We have lots of phrases regarding “life”. We desire to live life to the fullest. We try to live life a day at a time. We wish to live a purposeful life, a good life.  My father-in-law used to say he was “living the life of Riley.”  I don’t know who Riley was, but whenever my father-in-law was having a good time, or eating a great meal or experiencing a wonderful experience, he was living the “life of Riley”.  Obviously we all want to live that life.

Unfortunately, life isn’t always as good as Riley’s. We get sick; we lose a job; we struggle with relationships. Life can throw pain and suffering at us as easily as good times. Cancer was probably lurking in my sister long before it was detected. She was living life as fully as she could and then disaster struck. She was gone in six months from discovery. Riley was nowhere to be found.

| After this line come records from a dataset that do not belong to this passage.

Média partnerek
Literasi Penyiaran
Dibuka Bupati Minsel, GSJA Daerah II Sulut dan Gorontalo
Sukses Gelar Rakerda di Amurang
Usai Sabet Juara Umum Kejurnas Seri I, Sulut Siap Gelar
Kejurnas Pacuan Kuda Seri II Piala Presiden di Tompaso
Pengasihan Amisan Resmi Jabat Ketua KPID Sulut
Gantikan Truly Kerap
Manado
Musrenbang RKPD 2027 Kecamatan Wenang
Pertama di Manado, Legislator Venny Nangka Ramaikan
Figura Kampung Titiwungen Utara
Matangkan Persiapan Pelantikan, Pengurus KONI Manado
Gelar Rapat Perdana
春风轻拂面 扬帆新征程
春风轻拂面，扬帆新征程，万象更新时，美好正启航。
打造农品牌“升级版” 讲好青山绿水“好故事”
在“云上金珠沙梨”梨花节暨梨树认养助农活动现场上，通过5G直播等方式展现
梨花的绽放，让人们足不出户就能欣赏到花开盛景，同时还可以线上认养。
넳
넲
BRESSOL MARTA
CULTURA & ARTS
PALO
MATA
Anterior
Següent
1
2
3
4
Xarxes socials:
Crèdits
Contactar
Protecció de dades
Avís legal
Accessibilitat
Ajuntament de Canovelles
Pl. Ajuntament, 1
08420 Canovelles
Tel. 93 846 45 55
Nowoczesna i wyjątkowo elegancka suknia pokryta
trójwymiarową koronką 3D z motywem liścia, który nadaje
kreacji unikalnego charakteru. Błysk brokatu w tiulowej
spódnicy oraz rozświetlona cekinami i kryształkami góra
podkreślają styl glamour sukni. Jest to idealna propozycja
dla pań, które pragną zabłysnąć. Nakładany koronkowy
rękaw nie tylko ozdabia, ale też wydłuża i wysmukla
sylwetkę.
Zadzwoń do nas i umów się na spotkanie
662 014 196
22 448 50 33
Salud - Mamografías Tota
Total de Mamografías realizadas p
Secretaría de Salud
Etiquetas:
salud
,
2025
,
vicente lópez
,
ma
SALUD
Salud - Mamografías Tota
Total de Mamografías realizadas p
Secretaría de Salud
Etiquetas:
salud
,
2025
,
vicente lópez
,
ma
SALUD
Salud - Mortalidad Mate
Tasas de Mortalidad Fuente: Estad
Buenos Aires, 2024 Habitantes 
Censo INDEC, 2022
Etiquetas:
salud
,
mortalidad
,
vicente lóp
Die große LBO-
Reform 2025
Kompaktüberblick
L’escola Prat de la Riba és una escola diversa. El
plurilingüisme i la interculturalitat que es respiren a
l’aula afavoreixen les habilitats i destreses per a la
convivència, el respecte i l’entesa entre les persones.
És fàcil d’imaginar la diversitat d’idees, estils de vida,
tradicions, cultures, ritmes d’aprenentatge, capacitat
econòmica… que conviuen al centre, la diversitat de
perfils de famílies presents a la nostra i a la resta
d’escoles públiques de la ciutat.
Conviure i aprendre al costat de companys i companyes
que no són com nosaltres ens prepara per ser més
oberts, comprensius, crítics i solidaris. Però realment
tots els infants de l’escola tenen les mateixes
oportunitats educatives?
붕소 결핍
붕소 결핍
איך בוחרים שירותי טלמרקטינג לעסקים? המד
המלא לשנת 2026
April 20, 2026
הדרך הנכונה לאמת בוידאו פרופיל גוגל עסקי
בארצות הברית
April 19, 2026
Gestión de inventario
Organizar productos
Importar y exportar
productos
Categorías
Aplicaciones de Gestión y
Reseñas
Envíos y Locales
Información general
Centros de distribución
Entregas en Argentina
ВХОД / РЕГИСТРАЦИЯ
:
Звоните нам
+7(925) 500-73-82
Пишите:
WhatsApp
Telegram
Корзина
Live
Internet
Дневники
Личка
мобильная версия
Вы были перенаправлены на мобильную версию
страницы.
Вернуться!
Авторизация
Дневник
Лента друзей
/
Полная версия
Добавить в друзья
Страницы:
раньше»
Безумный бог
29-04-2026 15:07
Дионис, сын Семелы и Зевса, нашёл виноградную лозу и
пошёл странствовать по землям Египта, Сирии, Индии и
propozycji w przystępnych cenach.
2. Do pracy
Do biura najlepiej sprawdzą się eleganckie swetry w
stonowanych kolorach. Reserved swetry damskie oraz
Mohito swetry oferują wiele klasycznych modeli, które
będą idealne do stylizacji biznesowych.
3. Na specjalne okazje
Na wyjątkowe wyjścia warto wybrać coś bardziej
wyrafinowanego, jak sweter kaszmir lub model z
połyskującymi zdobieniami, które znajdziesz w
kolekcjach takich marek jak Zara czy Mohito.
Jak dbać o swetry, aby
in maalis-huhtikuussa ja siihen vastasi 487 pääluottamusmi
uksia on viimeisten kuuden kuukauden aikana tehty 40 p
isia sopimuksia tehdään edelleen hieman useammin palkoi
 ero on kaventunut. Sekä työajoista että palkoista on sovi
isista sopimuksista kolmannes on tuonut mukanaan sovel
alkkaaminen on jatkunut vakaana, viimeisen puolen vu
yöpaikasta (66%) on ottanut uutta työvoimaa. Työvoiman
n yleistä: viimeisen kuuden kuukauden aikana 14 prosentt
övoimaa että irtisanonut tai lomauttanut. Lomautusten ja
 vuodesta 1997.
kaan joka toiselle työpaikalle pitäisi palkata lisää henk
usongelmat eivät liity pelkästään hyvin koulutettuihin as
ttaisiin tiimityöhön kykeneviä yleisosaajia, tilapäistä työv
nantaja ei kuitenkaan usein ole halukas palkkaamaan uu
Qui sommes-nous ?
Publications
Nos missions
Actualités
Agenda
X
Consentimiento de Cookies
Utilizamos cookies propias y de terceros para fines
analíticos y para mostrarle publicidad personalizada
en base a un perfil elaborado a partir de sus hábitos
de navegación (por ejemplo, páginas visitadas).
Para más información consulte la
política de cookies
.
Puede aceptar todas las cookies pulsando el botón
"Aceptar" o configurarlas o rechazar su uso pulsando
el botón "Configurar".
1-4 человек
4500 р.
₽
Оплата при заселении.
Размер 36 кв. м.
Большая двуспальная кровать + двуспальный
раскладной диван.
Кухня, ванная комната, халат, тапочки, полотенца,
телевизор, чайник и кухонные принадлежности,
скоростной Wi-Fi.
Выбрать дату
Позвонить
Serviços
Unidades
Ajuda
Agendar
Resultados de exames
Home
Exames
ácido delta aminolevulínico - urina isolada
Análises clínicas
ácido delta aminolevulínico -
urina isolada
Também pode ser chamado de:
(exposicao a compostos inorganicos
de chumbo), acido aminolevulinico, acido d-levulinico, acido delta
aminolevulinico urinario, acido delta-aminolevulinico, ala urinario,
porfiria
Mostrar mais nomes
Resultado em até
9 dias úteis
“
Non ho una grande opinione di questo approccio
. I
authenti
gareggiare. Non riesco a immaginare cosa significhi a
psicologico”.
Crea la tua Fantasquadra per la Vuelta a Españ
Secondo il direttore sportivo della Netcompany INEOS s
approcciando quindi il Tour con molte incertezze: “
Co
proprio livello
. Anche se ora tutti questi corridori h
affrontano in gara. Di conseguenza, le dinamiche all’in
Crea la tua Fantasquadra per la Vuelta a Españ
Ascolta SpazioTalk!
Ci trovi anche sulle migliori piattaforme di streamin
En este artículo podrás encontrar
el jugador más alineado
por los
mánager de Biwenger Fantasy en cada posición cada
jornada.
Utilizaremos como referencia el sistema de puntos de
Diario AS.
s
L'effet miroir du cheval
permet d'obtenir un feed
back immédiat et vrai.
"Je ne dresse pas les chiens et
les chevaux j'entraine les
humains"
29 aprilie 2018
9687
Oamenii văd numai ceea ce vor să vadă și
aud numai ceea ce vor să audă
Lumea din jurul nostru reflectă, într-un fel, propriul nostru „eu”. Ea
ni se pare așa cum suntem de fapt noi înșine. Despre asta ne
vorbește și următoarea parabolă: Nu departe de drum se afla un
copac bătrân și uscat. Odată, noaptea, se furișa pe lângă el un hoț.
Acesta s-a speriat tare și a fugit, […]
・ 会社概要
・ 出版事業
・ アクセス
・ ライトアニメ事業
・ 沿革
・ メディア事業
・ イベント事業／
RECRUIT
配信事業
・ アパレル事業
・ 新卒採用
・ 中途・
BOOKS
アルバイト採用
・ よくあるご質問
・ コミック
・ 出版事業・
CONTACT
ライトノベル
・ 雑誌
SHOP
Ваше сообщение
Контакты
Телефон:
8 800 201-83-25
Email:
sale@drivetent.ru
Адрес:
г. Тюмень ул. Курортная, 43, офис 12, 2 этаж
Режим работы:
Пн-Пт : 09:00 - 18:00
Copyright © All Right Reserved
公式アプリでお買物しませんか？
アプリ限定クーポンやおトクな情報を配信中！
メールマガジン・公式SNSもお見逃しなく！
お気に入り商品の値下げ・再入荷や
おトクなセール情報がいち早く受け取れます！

Jesus offers us life abundant. What does that mean? Some claim that true Christians don’t have pain and sickness, so if life takes a turn, like my sister’s, something is wrong with your faith.  But Jesus doesn’t put that caveat on his statement. He simply states that he came to give us abundant life. He can offer that because He also simply states He is life. So what He is offering is Himself. If we come into a relationship with Him we can enter into His abundance.

So what does that mean? No sickness or sorrow or pain? Not in this life, but certainly Heaven will be free from anything that brings tears. But in the here and now, what is Jesus’ offering? When we think of abundant life, what do we imagine?

Physical death isn’t the end. If we have placed our faith in Jesus, we are promised eternal life, spiritually and eventually physically with our own body resurrection. (I Corinthians 15) As my sister’s body was dying, she found great hope and peace in knowing that her soul was going to live on in Christ’s presence. She might be physically dying, but her soul was spiritually alive. She had placed her faith in Jesus, and so even in the face of physical death she found abundance in Jesus’ promise of eternal life. And even more, she believed someday her body too would be made new. Romans 8 asks the question, what can separate us from Christ’s love? Paul answers, “I am convinced that neither death, nor life, nor angels, nor principalities, nor things present nor things to come, nor powers, nor height, nor depth, not any other created thing shall be able to separate us from the love of God, which is in Christ Jesus our Lord.” (Romans 8:38-39)

When we stood in my sister’s room, after her death, her body was still there. But the person who animated that body was gone. In fact, I believe her soul had begun to take flight in the days prior. She was closer to heaven then she was to earth. We loved that body. It was so hard to say goodbye and leave that beloved body behind. But we knew she was not gone. Her soul was experiencing the abundant of abundance, the real life of Riley, with our Savior in Heaven.

Can anyone else make such a claim to be The Life? Jesus did, and He promised if we believe Him we would have life too, and life abundant and eternal.